A small Scandinavian bent wood box.
I will be setting up for this evening's event, and rehearsing my remarks. In the wood shop, I've made a bit of progress on making wooden hinges for my new Scandinavian bent wood boxes, as you can see in the photos above.

Make, fix and create...

6 comments:

  1. It’s funny, over the last couple of days I got to wondering about whether societies start TALKING and preaching about character and virtue when those matters are no longer taught to them by the daily work of sustaining life. Then just this morning I made a list of virtues taught by craft, especially when making something for someone else: humility, fortitude, patience, and, yes, faith, hope and charity. What else to make of Hephaestus’s wife being named Charis? Nothing binds a community and nation together like having nearly everyone engaged in productive, life-sustaining work. Nothing disintegrates society like the absence of such work, as we’re seeing.

    This whole idea of virtue taught by manual work is dealt with quite beautifully, by the way, in Ruskin’s “The Mystery of Life and Its Arts”.

    There are far too few people thinking about this, Doug. I applaud these social commentaries you make from the standpoint of craft.

    ReplyDelete
  2. Tim, famous Christian theologian Martin Buber, in Good and Evil, offered this insight:

    "Since the primary motive of the evil is disguise, one of the places evil people are most likely to be found is within the church. What better way to conceal one's evil from oneself, as well as from others, than to be a deacon or some other highly visible form of Christian within our culture? . . . . I do not mean to imply that the evil are anything other than a small minority among the religious or that the religious motives of most people are in any way spurious. I mean only that evil people tend to gravitate toward piety for the disguise and concealment it can offer them."

▶ _Body or hand keypoint data_

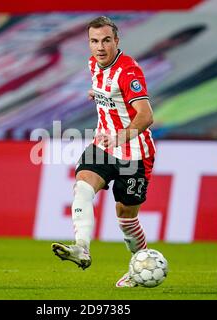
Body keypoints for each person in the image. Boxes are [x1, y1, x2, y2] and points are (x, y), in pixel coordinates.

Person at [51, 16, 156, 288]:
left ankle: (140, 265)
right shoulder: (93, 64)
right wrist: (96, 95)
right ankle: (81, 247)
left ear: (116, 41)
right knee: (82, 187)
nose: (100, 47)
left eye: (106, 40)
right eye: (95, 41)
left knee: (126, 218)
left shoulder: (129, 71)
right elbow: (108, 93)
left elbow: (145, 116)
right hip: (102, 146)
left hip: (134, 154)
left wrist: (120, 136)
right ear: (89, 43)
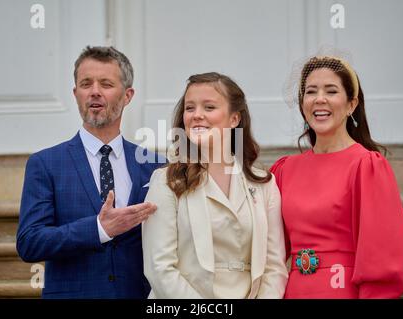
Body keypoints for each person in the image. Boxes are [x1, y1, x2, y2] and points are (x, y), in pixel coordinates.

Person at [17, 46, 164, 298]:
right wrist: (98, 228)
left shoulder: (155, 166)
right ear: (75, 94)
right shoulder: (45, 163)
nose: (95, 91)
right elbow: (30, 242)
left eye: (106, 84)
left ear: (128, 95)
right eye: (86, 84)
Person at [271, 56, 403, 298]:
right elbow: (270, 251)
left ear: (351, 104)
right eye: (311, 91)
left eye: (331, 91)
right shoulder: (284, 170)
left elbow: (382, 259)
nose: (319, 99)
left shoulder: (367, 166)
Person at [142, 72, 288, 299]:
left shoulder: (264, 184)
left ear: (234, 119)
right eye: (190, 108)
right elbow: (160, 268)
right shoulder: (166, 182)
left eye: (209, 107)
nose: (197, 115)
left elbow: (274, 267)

---

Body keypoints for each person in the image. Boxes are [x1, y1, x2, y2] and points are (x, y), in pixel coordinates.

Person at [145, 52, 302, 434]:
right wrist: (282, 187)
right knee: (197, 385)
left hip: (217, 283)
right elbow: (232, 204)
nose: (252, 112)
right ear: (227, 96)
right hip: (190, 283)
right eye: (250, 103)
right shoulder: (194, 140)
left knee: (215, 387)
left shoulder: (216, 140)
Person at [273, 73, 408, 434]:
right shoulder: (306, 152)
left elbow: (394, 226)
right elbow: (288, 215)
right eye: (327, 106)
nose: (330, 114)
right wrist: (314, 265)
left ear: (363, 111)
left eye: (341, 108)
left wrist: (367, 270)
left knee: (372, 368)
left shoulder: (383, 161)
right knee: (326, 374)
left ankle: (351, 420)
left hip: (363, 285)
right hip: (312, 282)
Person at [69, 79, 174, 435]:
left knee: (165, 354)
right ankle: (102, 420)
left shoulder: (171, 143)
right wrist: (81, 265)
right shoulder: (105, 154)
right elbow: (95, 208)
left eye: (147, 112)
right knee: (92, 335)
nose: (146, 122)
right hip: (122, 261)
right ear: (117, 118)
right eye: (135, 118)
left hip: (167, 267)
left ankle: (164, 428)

--

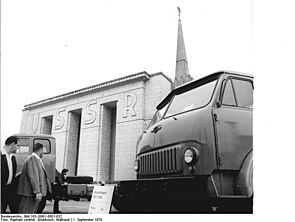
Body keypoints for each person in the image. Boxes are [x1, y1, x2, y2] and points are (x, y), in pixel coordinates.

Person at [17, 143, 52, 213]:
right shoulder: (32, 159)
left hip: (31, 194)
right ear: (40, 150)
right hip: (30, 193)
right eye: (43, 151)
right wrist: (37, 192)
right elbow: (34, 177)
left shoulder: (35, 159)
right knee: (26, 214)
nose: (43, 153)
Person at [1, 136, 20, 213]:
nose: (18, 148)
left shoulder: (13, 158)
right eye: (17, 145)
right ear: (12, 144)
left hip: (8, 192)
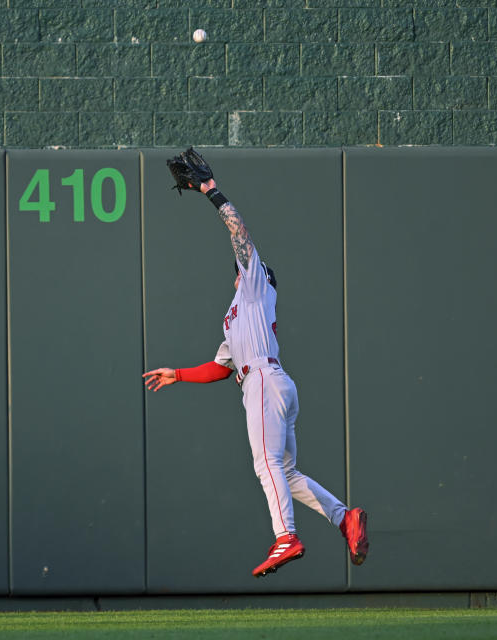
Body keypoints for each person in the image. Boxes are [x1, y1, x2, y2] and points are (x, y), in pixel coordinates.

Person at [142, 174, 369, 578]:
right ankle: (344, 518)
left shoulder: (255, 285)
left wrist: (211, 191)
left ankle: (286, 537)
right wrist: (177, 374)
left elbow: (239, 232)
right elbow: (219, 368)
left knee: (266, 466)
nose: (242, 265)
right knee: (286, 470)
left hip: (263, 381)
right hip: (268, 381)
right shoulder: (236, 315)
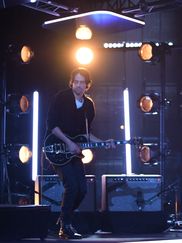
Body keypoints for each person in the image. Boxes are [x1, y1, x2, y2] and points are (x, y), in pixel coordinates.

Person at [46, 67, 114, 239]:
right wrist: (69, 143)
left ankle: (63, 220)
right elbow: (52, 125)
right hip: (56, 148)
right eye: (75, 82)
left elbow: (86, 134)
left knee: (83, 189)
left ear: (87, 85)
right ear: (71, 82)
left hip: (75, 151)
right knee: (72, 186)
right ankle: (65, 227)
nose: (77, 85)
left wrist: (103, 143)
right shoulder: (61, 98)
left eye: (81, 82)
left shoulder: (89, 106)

▶ _Task prompt_
Continue the blog post on Scandinavian bent wood boxes and its reader comments, starting after the last sentence given.

▶ _Output_
    We think of churches as being the sustenance of morality, when the hard work of craftsmanship may offer greater hope for humanity.

    I am reminded of Chaucer:
    "The lyf so short, the craft so long to lerne, the' assay so hard, so sharp the conqueryinge" The difficulties of developing honest craftsmanship is a deterrent to those who would prefer to simply sit around and screw things up.

    ReplyDelete
  3. Yes, the most noble things are the most corruptible. ISIS for example, and its corruption of Islam. And look at its destruction of the ancient handwork of the middle east.

    ReplyDelete
  4. Or look at the destruction of Incan gold artifacts by the conquistadors. The bible held in one hand and the sword in the other. Many religions have a darker side.

    ReplyDelete
  5. Agreed -- which takes me back to "The Mystery of Life and Its Arts": "The greatest of all the mysteries of life, and the most terrible, is the corruption of even the sincerest religion, which is not daily founded on rational, effective, humble, and helpful action. Helpful action, observe! for there is just one law, which, obeyed, keeps all religions pure--forgotten, makes them all false. Whenever in any religious faith, dark or bright, we allow our minds to dwell upon the points in which we differ from other people, we are wrong, and in the devil's power. That is the essence of the Pharisee's thanksgiving--"Lord, I thank Thee that I am not as other men are." At every moment of our lives we should be trying to find out, not in what we differ from other people, but in what we agree with them; and the moment we find we can agree as to anything that should be done, kind or good, (and who but fools couldn't?) then do it; push at it together: you can't quarrel in a side-by-side push; but the moment that even the best men stop pushing, and begin talking, they mistake their pugnacity for piety, and it's all over."

    ReplyDelete
  6. Tim, thanks for this quote. It concurs with a post I had done earlier about the teaching of wood working in New Hampshire prisons, where the teacher said, We are just men, trying to do good without fear. Unfortunately some religions use fear to divide and conquer, rather than dispelling fear to liberate and release.